Bishop Raymond Lahey, centre, is seen with his lawyers, Michael Edelson, left, and Vincent Clifford, at their offices in Ottawa on Thursday
Photo by Sean Kilpatrick/Canadian Press

Men who were abused by Christian Brothers in St. John's Mount Cashel orphanage decades ago say they told police about Bishop Raymond Lahey's possession of child pornography in the 1980s.

"I think the [Royal Newfoundland Constabulary] dropped the ball on it big time," Billy Earle, of St. John's, told CBC News Thursday. "Senior officers on the job right now dropped the ball on this big time."

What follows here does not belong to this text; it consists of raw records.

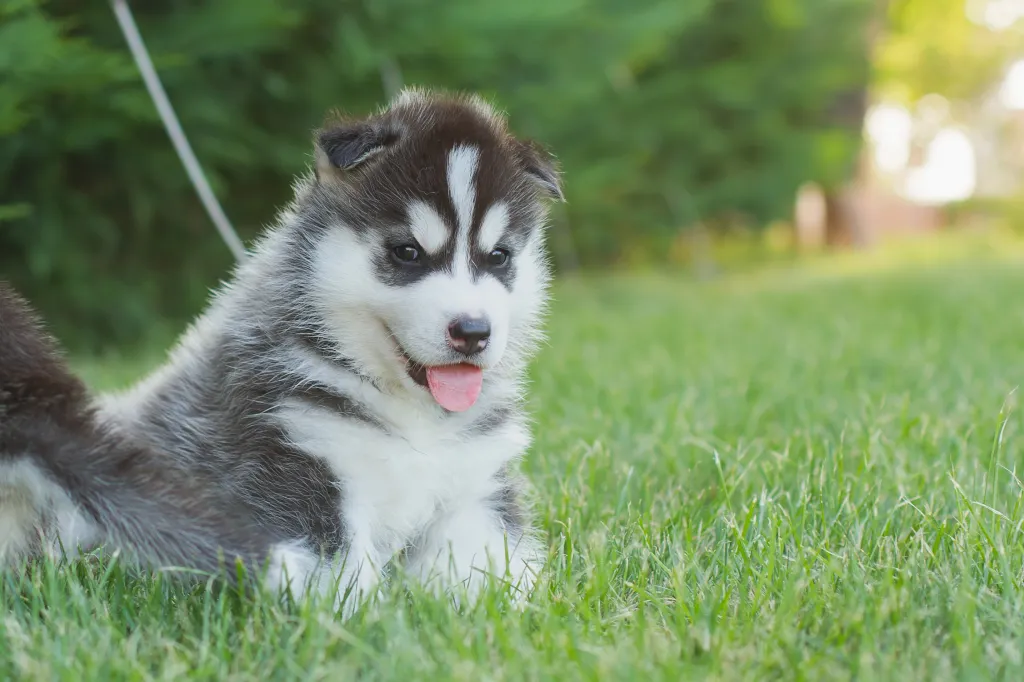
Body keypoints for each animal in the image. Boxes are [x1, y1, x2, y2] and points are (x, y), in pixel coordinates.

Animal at [96, 86, 565, 610]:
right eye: (407, 252)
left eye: (499, 256)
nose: (472, 331)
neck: (413, 417)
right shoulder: (299, 463)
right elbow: (342, 576)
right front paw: (364, 621)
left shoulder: (474, 484)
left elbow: (492, 569)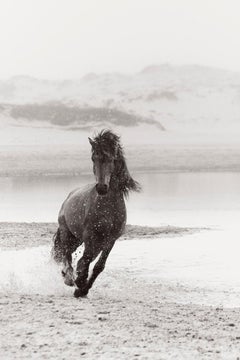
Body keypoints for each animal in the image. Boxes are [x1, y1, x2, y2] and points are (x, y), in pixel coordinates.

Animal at [51, 130, 140, 298]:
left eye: (111, 159)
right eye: (94, 158)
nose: (101, 188)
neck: (108, 206)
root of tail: (68, 198)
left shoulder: (111, 239)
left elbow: (99, 265)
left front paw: (83, 288)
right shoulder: (89, 235)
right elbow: (85, 259)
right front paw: (79, 283)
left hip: (82, 240)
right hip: (68, 233)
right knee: (67, 254)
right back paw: (69, 278)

Lahey is now facing charges of possessing and importing child pornography. He turned himself in to Ottawa police Thursday and was released on $9,000 bail.

Twenty years ago, Earle and his brother Shane Earle testified at Newfoundland and Labrador's Hughes inquiry into the Mount Cashel orphanage, where they suffered abuse as children.

Earle and his brother hope the current police investigation of Lahey will dig into what happened in St. John's when they were boys. Possession of child pornography only became a crime in the 1990s.

Shane Earle says he told police back then that Lahey befriended him when Lahey was a priest in Mount Pearl, but the friendship ended when Earle and another boy found pornographic videos and photos in Lahey's home.

Billy and Shane Earle said the news that Lahey is facing child pornography charges now has turned their minds back to that horrible time and that they've been talking and reliving their experiences with Lahey.

In an email sent to his brother Billy, Shane Earle says he told police 20 years ago the pornography he saw at Lahey's home was child pornography.

"During the investigation in 1989 I did reveal to police that during a visit to Father Raymond Lahey's house in Mount Pearl, I found catalogues of child pornography addressed to Ray Lahey. The pictures were of teen boys sexually aroused," wrote Shane Earle, in an email that Billy Earle showed to CBC News.

Shane Earle's allegations to a St. John's newspaper in the 1980s launched the investigation into what happened at Mount Cashel.

Investigations back then established that the Earle brothers were abused. Both were given financial compensation.

Lahey's next court date is Nov. 4 in Ottawa.